# smokin 8hp



## Roperman (Apr 17, 2006)

my 8hp (190707) smokes blue/white smoke when go from slow to fast and when i hit bumps, could this be a head gasket or somthin else,, thanks


----------



## tommyj3 (Sep 16, 2006)

Check the oil level, too much oil in engine.


----------



## oscaryu1 (Mar 25, 2007)

check what tommy says first, drain some out and check the manufacturers recommended type of oil and how much should be in there... then check the gas/air mixture on the carb.


----------



## tommyj3 (Sep 16, 2006)

Oil capacity is 36 ounces, aproximately 1 1/8 quarts of sae 30w oil.


----------



## oscaryu1 (Mar 25, 2007)

did the oil thing work roper?


----------



## Roperman (Apr 17, 2006)

well i had to much oil in before i changed it, so all i did was change the oil and its the proper amount, but the needle in the bowl (adjustment)had a grove from the tip upwards to the thread part , and so does where it seats, could this be the problem
thanks


----------



## oscaryu1 (Mar 25, 2007)

:thumbsup: mite just be, maybe get a new one and see what happens :thumbsup:


----------



## Roperman (Apr 17, 2006)

alright then i get a kit, i also need a helicoil insert and head gasket, anyways thanks


----------



## tommyj3 (Sep 16, 2006)

I do believe if it were a carb problem you would be seeing a lot of black smoke and not the blue/white smoke. That said if you have a needle and seat with a groove in them I would recommend you change them while you are working on this engine.


----------



## Roperman (Apr 17, 2006)
- - -
> **WHAT YOU NEED TO DO**
1. In the forum thread on the smoking 8hp engine, what oil capacity is given for the engine?
2. Copy the passage of the forum thread from "I do believe" to "on this engine.", word for word.
- - -
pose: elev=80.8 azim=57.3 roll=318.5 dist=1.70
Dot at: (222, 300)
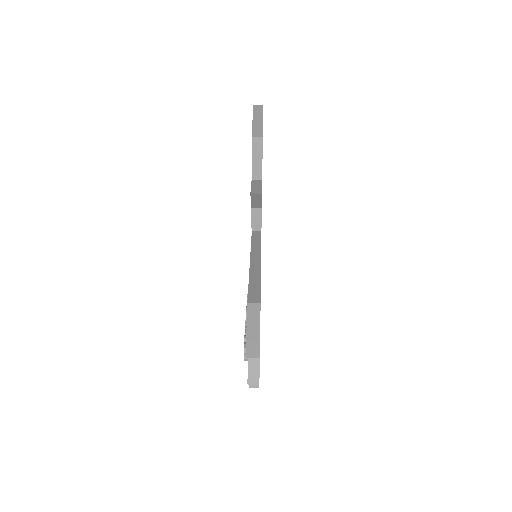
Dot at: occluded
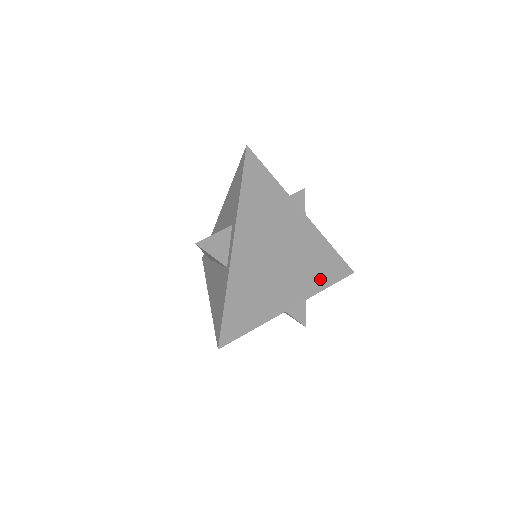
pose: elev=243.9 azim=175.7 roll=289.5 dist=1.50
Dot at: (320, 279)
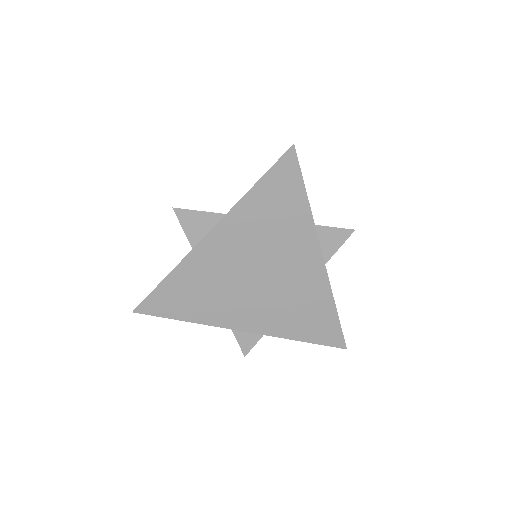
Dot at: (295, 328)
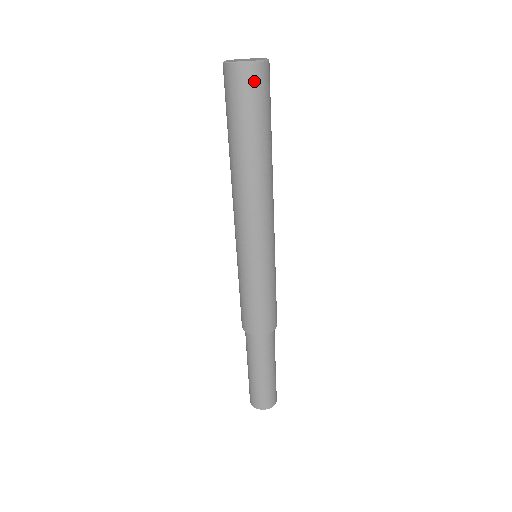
- - -
> **ANSWERS PER TASK**
1. 36 ounces, approximately 1 1/8 quarts of SAE 30W oil.

2.
I do believe if it were a carb problem you would be seeing a lot of black smoke and not the blue/white smoke. That said if you have a needle and seat with a groove in them I would recommend you change them while you are working on this engine.